Il Piano nazionale della Prevenzione 2014-2018 declina l’attuazione del macrobiettivo 2.8 “Ridurre le esposizioni ambientali potenzialmente dannose per la salute”, anche attraverso un obiettivo centrale dedicato allo sviluppo di modelli per la valutazione degli impatti sulla salute dei fattori inquinanti che possano contribuire alla gestione di problematiche sanitarie attribuibili ad inquinamento ambientale.

L’epidemiologia italiana ha contribuito negli ultimi anni al miglioramento delle conoscenze nel campo della Valutazione Integrata di Impatto Ambiente Salute (VIIAS) come strumento operativo di valutazione quantitativa degli impatti sulla salute dovuti a esposizioni ambientali, a partire dalle esperienze del progetto EU Intarese (che ha fatto da capostipite europeo per la declinazione delle fasi del processo di VIIAS), continuando con i progetti CCM VIIAS e Sespir. Nel frattempo il sistema agenziale e il programma CCM del Ministero della Salute hanno proposto linee guida sul tema, che hanno affrontato la sfida delle applicazioni di questi approcci alle realtà delle autorizzazioni con indicazioni rivolte a proponenti e valutatori.

Recentemente, il D.Lgs n.104 del 16.06.2017, in recepimento della direttiva 2014/52/UE, ha introdotto la VIS come ulteriore valutazione a carattere specialistico, all’interno della VIA.

Questa ricchezza di esperienze ha reso possibile sviluppare, nell’ambito del progetto CCM “Ambiente e Salute nel PNP 2014-2018: rete nazionale di epidemiologia ambientale, valutazione di impatto integrato sull’ambiente e salute, formazione e comunicazione (EpiAmbNet)” un percorso di approfondimento finalizzato alla definizione di criteri metodologici per le valutazioni quantitative di impatto (metodiche del risk assessment e health impact assessment). Questo percorso prevede l’individuazione di casi studio da sviluppare su diversi fattori di rischio ambientali e in diverse aree geografiche al fine di testare gli strumenti operativi sviluppati e produrre esempi di buona pratica.

La valutazione degli impatti sulla salute in relazione a situazioni di accertata o potenziale criticità ambientale deve essere accompagnata da un percorso di comunicazione del rischio che contribuisca a mettere in una relazione positiva i diversi stakeholder, anche perché quando si percepiscono o emergono gli impatti negativi causati dalle pressioni ambientali, la preoccupazione pubblica diventa una delle forze trainanti nel processo decisionale.
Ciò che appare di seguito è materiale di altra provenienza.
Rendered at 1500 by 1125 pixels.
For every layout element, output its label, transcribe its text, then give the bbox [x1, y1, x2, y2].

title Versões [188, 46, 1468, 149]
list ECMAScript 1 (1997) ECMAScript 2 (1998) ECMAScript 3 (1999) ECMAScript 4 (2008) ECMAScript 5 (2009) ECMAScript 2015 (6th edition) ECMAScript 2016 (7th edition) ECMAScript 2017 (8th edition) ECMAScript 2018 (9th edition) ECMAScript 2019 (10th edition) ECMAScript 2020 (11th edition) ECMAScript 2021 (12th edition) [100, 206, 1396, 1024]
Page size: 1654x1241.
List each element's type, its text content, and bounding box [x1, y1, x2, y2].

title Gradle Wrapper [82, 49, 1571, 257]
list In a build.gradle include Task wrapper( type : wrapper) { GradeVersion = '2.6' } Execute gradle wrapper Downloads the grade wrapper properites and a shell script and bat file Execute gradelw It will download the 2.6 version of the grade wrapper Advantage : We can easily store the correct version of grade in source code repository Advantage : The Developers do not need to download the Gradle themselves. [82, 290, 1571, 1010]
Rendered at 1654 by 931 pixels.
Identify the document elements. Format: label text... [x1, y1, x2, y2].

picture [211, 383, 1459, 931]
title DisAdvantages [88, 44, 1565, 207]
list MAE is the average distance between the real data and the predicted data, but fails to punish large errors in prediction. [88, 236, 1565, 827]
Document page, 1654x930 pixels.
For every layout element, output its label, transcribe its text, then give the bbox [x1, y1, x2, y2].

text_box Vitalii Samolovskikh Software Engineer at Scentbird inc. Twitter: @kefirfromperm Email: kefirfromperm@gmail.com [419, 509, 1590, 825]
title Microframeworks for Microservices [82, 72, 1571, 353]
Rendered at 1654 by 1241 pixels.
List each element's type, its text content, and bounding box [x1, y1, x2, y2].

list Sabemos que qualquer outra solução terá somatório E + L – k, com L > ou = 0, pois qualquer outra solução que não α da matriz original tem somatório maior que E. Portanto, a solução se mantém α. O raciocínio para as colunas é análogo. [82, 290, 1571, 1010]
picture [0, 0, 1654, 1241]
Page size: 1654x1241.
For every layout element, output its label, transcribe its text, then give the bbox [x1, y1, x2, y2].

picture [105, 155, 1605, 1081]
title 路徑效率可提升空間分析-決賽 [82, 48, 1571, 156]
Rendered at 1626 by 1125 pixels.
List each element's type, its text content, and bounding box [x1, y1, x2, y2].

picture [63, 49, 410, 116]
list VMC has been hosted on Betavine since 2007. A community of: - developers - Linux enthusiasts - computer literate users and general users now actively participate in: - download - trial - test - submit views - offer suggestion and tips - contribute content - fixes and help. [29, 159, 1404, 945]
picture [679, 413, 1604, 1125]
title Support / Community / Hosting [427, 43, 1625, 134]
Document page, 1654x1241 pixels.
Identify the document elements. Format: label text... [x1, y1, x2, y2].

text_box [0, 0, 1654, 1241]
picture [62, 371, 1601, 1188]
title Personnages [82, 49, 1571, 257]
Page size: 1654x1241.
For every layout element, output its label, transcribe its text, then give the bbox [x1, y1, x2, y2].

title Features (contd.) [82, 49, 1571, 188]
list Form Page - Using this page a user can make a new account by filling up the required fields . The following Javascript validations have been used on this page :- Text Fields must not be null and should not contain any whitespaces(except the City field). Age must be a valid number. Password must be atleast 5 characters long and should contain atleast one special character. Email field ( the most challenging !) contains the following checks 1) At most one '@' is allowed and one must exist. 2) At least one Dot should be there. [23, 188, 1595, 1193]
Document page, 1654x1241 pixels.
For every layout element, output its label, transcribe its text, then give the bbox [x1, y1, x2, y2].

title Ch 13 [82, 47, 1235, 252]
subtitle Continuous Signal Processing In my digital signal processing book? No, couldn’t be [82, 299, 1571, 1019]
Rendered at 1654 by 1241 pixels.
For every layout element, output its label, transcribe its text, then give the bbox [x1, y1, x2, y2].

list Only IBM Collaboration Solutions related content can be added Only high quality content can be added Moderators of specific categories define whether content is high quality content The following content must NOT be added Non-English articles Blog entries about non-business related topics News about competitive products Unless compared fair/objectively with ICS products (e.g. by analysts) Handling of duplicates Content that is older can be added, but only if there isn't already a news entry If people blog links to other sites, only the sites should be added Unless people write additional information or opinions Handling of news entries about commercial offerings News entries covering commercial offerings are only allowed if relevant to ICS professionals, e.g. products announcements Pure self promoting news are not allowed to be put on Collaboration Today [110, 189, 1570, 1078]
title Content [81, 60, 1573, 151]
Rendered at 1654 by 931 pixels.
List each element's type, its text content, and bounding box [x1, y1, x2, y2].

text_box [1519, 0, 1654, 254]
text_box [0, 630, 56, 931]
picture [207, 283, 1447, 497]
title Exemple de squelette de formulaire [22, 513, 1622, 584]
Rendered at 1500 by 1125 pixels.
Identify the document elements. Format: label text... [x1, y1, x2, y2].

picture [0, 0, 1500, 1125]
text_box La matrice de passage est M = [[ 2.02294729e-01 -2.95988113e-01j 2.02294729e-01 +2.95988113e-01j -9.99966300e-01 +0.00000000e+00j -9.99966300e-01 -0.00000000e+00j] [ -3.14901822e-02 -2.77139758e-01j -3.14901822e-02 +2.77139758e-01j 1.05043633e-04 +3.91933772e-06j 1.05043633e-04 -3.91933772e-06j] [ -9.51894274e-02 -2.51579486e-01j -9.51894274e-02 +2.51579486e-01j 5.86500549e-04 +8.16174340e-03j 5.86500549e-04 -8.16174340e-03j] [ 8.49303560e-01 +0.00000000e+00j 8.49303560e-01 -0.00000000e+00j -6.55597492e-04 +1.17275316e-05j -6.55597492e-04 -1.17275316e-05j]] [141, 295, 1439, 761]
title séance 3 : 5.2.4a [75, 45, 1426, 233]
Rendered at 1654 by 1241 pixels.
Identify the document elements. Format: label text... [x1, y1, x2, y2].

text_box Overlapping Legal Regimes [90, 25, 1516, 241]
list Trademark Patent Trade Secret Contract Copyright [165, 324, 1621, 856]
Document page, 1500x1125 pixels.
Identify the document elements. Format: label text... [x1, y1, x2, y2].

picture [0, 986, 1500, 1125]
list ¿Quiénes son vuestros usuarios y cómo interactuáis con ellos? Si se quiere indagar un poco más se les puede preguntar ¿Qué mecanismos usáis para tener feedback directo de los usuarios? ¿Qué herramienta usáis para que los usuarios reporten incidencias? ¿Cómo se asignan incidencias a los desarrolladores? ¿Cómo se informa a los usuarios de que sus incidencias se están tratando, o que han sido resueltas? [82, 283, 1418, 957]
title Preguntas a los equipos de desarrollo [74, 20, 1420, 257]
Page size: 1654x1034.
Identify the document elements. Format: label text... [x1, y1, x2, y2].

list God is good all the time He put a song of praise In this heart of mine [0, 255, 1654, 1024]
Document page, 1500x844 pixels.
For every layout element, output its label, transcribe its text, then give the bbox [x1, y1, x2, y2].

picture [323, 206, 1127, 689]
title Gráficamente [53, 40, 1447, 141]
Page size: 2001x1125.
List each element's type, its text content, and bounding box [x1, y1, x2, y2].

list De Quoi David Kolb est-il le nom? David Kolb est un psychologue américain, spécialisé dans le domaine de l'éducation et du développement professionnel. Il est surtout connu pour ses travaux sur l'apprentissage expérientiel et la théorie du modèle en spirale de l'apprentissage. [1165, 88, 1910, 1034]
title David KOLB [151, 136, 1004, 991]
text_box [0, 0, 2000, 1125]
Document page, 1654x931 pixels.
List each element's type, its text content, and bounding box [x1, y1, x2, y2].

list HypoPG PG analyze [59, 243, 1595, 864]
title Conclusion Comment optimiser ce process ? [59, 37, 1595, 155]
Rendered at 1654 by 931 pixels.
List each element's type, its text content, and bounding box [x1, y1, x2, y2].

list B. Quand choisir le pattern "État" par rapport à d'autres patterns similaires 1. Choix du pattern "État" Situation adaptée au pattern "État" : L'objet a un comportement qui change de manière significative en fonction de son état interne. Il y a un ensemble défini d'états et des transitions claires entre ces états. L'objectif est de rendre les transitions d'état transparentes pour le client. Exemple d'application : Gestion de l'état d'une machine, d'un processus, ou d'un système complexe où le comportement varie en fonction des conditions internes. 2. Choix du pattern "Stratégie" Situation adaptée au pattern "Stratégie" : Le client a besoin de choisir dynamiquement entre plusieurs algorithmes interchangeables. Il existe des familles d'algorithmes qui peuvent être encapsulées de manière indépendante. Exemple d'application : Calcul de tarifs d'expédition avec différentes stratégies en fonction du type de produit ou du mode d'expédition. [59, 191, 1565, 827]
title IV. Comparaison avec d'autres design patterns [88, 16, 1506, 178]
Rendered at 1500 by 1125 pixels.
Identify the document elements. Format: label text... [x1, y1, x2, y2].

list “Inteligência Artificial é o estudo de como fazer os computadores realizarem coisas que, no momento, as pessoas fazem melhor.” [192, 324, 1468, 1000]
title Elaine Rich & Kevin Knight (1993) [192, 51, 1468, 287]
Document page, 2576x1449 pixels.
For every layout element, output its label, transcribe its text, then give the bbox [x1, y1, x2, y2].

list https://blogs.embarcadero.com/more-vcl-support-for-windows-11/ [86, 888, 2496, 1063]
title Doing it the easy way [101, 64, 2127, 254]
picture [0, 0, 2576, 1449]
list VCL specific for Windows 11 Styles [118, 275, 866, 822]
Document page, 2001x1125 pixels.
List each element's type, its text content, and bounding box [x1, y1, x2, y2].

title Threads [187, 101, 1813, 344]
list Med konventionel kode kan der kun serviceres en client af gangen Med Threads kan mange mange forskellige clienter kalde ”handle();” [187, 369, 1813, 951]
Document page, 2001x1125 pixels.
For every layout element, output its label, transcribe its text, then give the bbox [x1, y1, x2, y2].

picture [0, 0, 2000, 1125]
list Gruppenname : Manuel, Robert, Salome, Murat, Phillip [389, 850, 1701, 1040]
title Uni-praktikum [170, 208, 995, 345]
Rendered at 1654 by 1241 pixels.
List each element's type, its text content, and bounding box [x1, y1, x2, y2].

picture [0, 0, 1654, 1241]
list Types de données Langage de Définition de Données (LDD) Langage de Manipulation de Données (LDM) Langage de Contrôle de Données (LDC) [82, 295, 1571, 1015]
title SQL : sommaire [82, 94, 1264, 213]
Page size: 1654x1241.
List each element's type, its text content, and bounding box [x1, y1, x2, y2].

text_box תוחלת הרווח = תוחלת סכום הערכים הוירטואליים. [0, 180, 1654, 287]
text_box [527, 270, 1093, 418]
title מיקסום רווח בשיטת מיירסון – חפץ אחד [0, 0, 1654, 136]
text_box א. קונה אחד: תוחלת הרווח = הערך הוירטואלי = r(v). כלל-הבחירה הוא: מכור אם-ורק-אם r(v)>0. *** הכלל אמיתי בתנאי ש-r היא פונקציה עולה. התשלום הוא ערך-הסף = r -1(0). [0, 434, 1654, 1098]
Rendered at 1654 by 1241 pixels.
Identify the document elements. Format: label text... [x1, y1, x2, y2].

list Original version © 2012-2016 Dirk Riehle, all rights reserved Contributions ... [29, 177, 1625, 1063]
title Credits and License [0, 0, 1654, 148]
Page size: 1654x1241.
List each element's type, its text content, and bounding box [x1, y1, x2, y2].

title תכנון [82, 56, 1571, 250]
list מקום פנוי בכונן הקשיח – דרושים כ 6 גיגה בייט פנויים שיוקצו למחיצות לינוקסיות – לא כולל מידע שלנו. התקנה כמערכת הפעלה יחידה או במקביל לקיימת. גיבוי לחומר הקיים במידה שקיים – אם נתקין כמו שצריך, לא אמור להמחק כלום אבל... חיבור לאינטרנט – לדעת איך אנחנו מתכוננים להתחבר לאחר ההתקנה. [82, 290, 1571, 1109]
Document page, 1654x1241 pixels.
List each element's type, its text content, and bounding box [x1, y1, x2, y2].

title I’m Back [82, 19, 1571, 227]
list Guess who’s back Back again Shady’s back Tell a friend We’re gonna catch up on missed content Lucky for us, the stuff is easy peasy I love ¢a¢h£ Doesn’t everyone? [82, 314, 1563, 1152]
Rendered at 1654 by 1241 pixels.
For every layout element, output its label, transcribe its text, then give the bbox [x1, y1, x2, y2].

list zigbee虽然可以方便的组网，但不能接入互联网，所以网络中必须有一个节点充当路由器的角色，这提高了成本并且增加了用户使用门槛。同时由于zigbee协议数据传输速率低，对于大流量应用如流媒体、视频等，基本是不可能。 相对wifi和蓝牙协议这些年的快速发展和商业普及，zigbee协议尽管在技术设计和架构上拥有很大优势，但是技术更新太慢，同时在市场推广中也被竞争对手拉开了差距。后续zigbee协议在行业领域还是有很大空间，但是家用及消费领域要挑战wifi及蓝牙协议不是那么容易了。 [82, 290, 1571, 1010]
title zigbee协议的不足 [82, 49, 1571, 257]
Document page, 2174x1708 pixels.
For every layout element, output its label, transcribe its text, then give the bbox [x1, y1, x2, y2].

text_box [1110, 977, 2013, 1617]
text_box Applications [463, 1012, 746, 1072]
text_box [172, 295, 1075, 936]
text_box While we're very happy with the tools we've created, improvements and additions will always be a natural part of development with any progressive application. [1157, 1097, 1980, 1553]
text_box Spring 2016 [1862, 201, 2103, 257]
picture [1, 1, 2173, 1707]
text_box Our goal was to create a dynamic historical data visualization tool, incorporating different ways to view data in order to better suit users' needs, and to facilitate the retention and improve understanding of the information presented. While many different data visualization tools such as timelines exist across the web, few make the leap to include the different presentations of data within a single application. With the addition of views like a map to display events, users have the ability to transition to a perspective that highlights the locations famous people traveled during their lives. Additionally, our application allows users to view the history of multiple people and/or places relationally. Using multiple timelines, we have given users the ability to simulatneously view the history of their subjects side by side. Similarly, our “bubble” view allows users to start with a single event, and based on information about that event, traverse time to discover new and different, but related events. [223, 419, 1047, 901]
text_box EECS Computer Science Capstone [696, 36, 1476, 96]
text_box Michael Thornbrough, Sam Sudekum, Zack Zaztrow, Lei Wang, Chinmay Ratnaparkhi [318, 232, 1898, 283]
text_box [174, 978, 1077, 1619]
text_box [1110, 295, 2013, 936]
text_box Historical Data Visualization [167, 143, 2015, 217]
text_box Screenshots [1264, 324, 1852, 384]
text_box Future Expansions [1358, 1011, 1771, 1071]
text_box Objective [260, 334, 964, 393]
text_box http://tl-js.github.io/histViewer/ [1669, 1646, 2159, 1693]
Obiettivo del presente corso quindi è tenere insieme due aspetti: la competenza nel fare e/o comprendere una VIIAS e il supporto alla gestione operativa di processi di comunicazione. Il corso quindi si articola in due parti:

1) presentazione del percorso di attuazione di una VIIAS, con particolare riferimento alla fase della valutazione quantitativa di impatto; verranno proposti e discussi casi studio nazionali e locali sulla stima dei potenziali impatti di insediamenti, programmi e politiche, al fine di poter comprendere e valutare un processo di VIIAS nelle diverse situazioni.

2) Elementi teorici in materia di comunicazione del rischio, percezione del rischio e criticità della comunicazione. Illustrazione di elementi metodologici ed operativi per l’impostazione e gestione di un processo comunicativo collegato ad un evento rischioso per la salute. Verranno stimolate le abilità comunicativo-relazionali dei partecipanti attraverso la presentazione di casi studio ed esercitazioni in cui imparare a pianificare una comunicazione adeguata. Il percorso si propone di migliorare le competenze per la creazione di messaggi efficaci.